Direction ▸ Can you render every line in the rows below as a Markdown table with the columns "Number" and "Line," numbering each line in order, skipping blank lines, and leaving out the pictures?
** START Excerpted records **
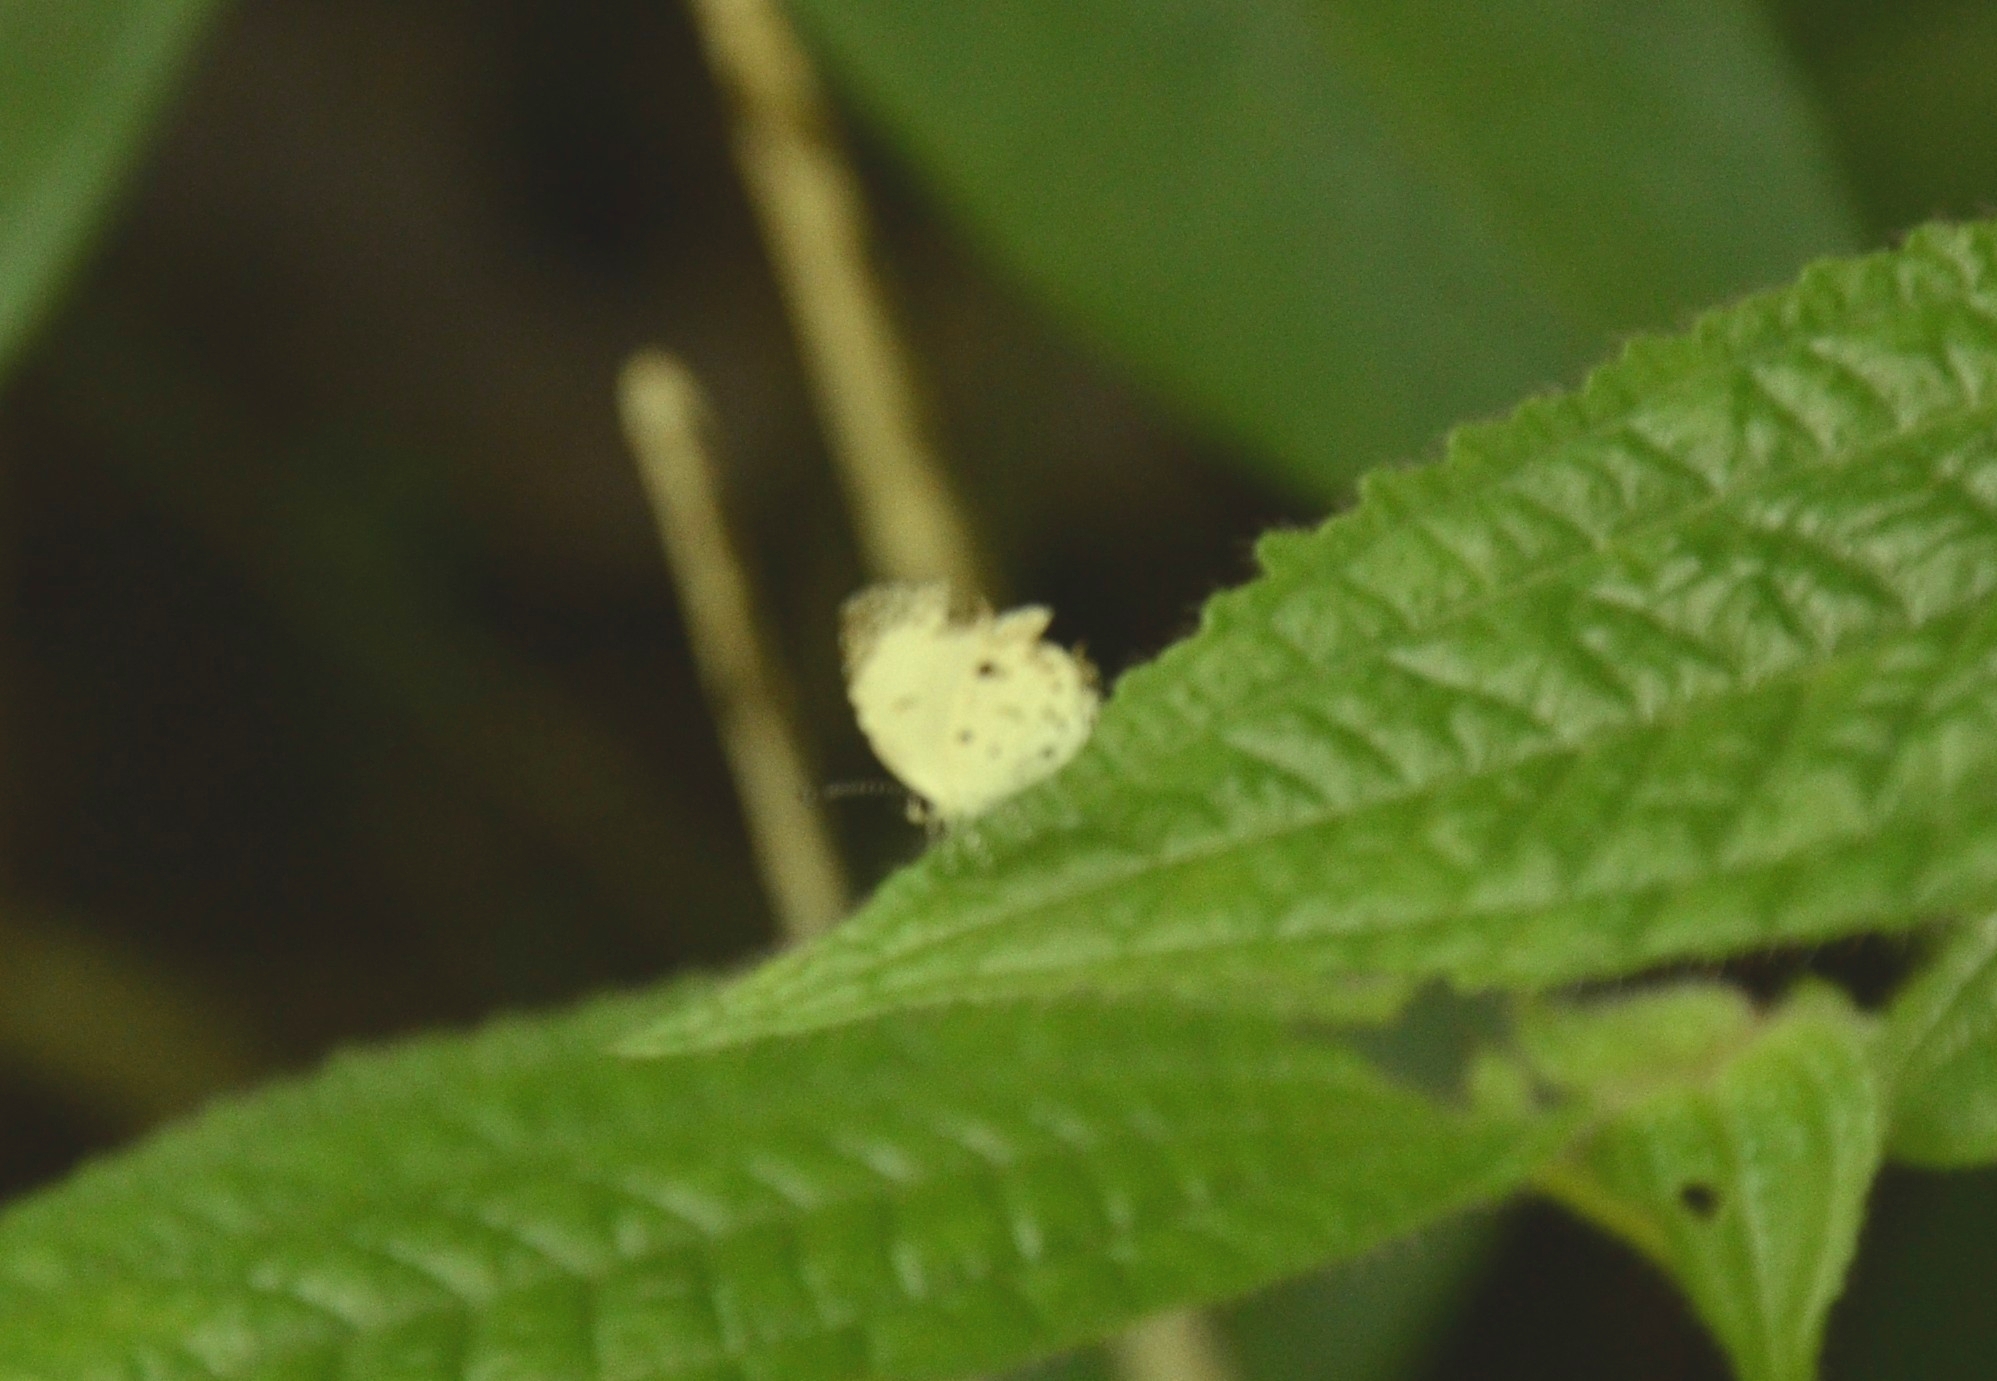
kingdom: Animalia
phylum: Arthropoda
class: Insecta
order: Lepidoptera
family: Lycaenidae
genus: Neopithecops
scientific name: Neopithecops zalmora
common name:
** END Excerpted records **
Final answer ▸
| Number | Line |
|---|---|
| 1 | kingdom: Animalia |
| 2 | phylum: Arthropoda |
| 3 | class: Insecta |
| 4 | order: Lepidoptera |
| 5 | family: Lycaenidae |
| 6 | genus: Neopithecops |
| 7 | scientific name: Neopithecops zalmora |
| 8 | common name: |